**TASK GOAL:** Count the lines in the items below that contain the word "watch", and give only that number.

**Saved entries:**
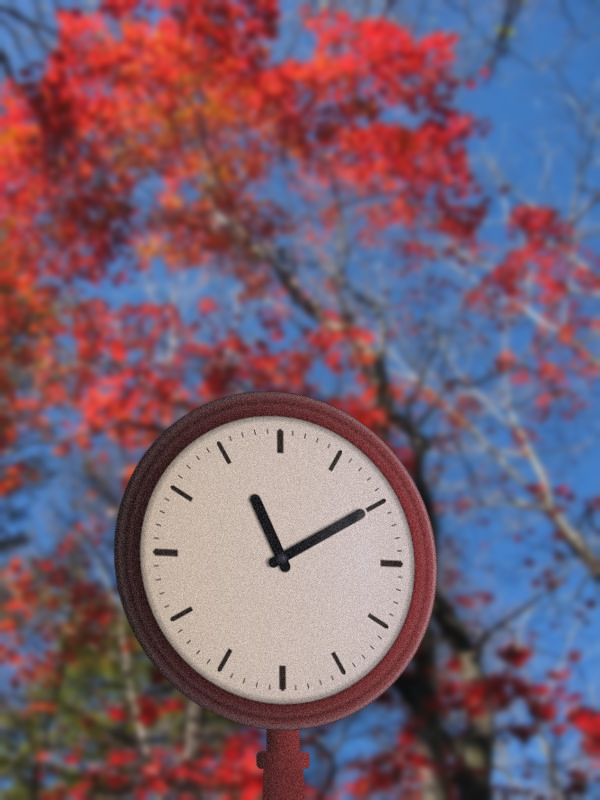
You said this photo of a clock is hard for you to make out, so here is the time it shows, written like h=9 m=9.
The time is h=11 m=10
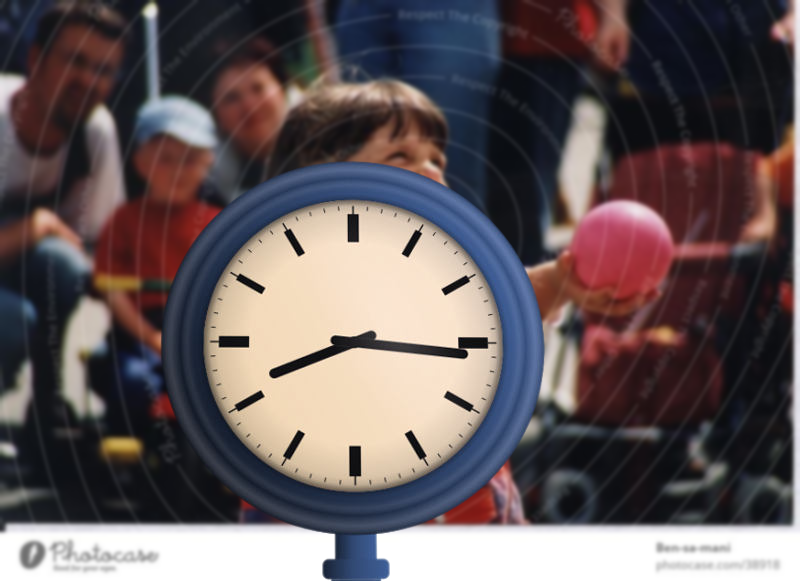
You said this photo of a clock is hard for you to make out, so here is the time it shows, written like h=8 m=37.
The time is h=8 m=16
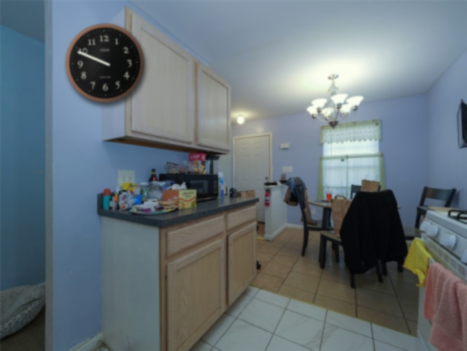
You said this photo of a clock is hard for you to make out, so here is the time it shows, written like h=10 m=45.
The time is h=9 m=49
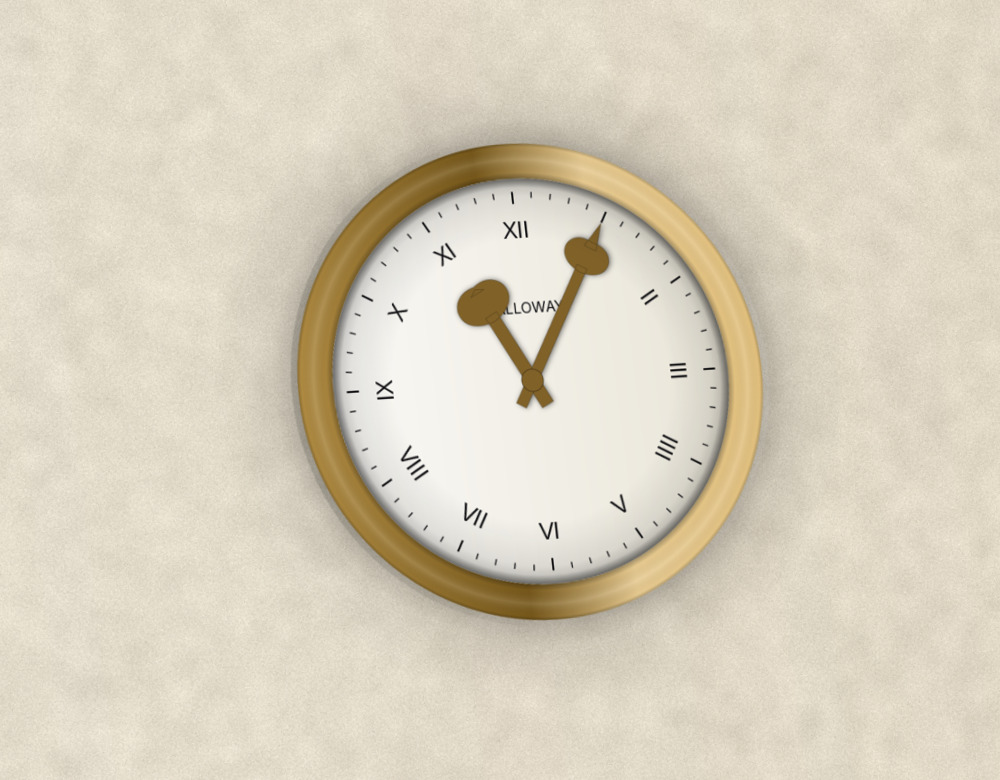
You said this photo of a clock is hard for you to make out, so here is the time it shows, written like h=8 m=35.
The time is h=11 m=5
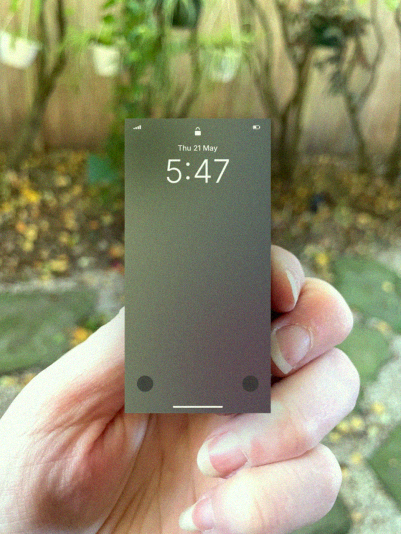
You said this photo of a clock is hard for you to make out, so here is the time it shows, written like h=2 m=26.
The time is h=5 m=47
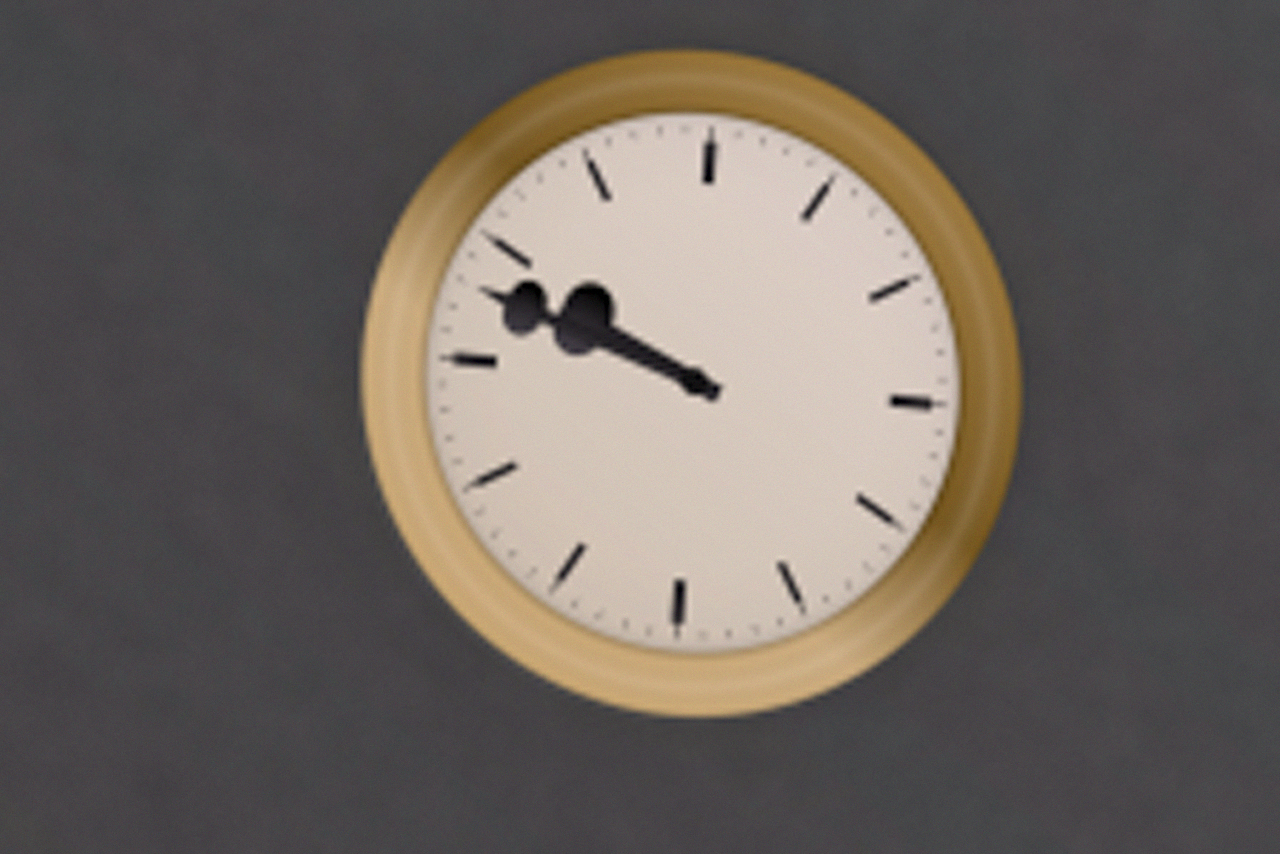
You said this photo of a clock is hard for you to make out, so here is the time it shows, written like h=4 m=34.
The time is h=9 m=48
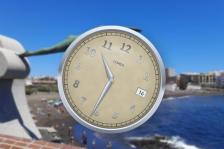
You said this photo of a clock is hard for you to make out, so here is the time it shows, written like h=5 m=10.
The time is h=10 m=31
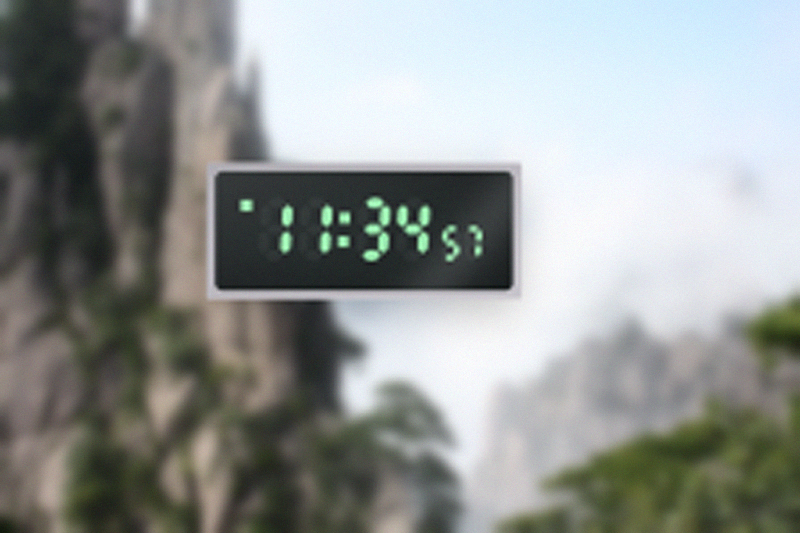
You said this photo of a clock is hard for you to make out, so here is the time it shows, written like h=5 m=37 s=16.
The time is h=11 m=34 s=57
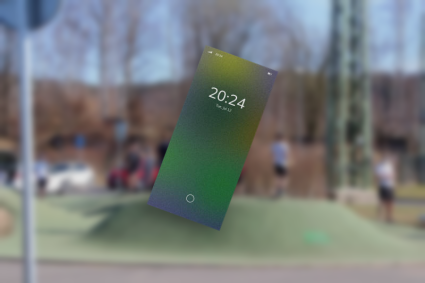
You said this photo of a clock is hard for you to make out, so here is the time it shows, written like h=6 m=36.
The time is h=20 m=24
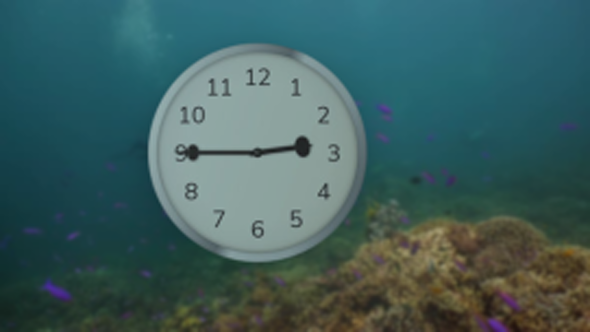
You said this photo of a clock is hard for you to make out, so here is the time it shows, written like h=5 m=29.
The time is h=2 m=45
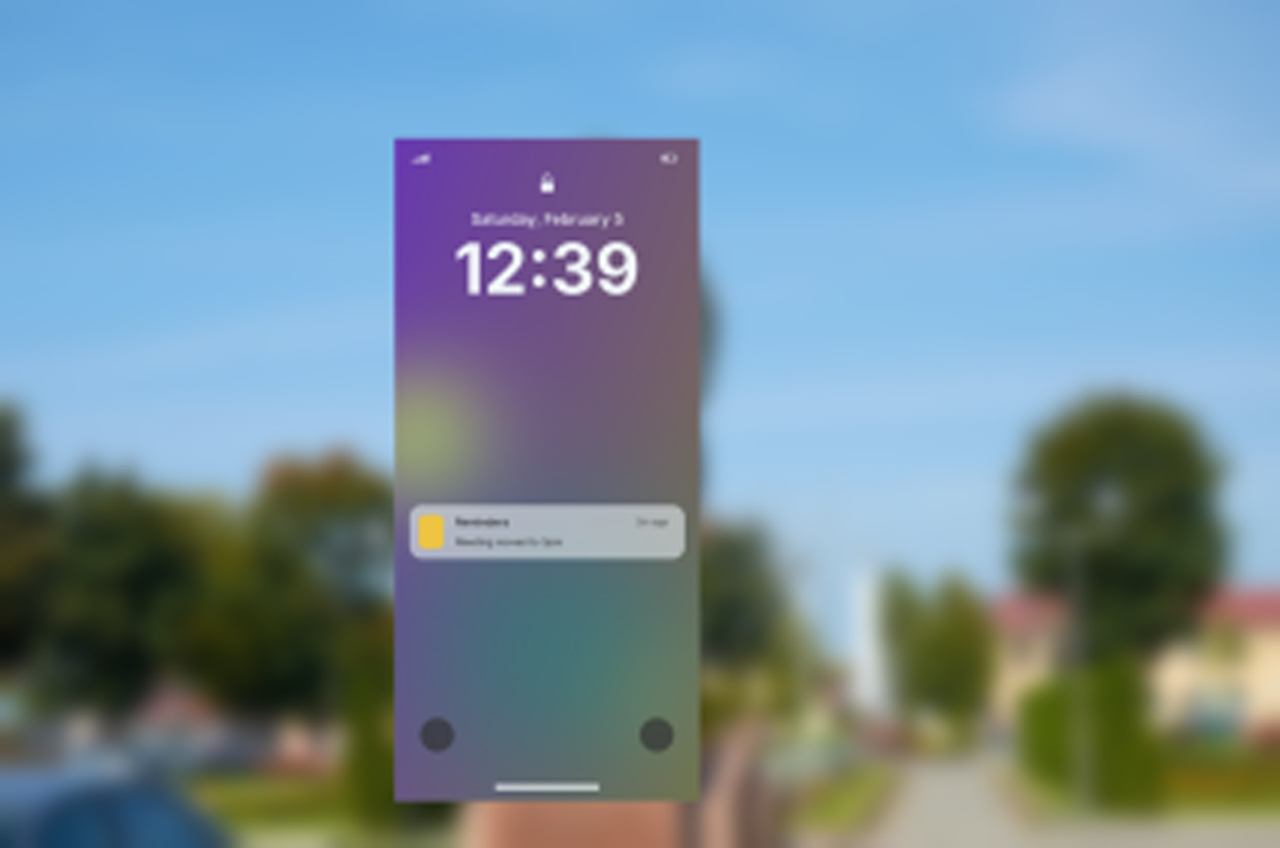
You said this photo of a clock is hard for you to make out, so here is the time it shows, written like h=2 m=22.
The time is h=12 m=39
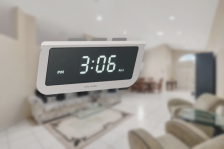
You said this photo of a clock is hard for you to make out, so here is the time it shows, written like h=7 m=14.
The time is h=3 m=6
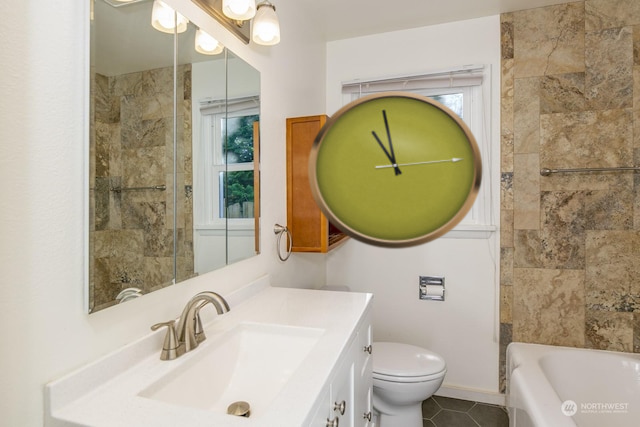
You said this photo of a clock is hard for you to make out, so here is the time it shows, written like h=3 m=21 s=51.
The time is h=10 m=58 s=14
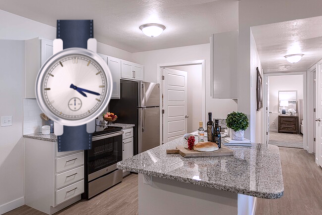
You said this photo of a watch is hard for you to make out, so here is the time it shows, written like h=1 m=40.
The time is h=4 m=18
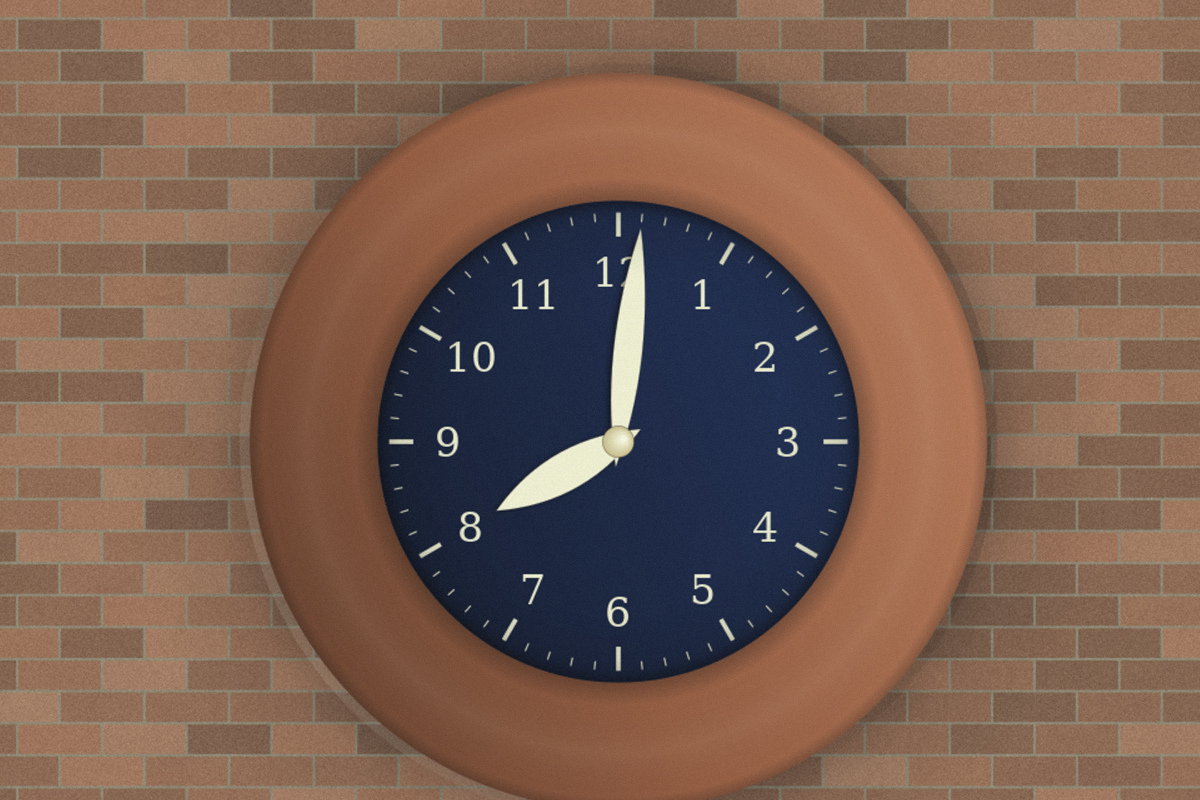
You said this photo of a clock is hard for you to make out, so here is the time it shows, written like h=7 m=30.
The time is h=8 m=1
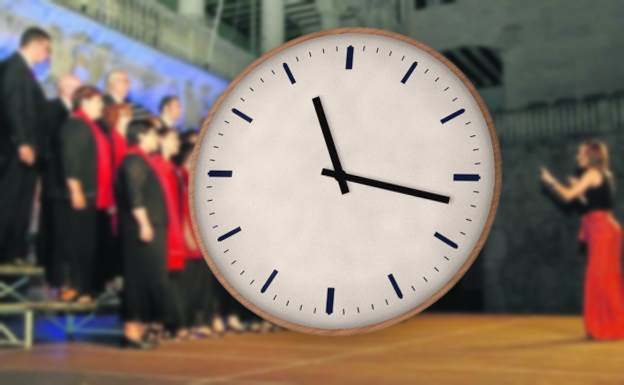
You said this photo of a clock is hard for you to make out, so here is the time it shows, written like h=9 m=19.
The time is h=11 m=17
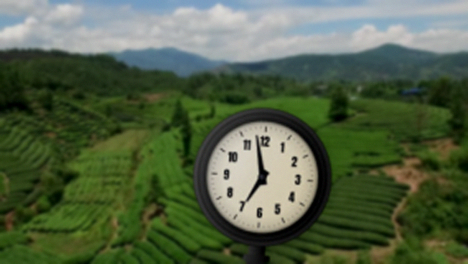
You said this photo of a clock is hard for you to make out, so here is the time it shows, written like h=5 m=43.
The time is h=6 m=58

**OUTPUT FOR THIS EXERCISE:** 1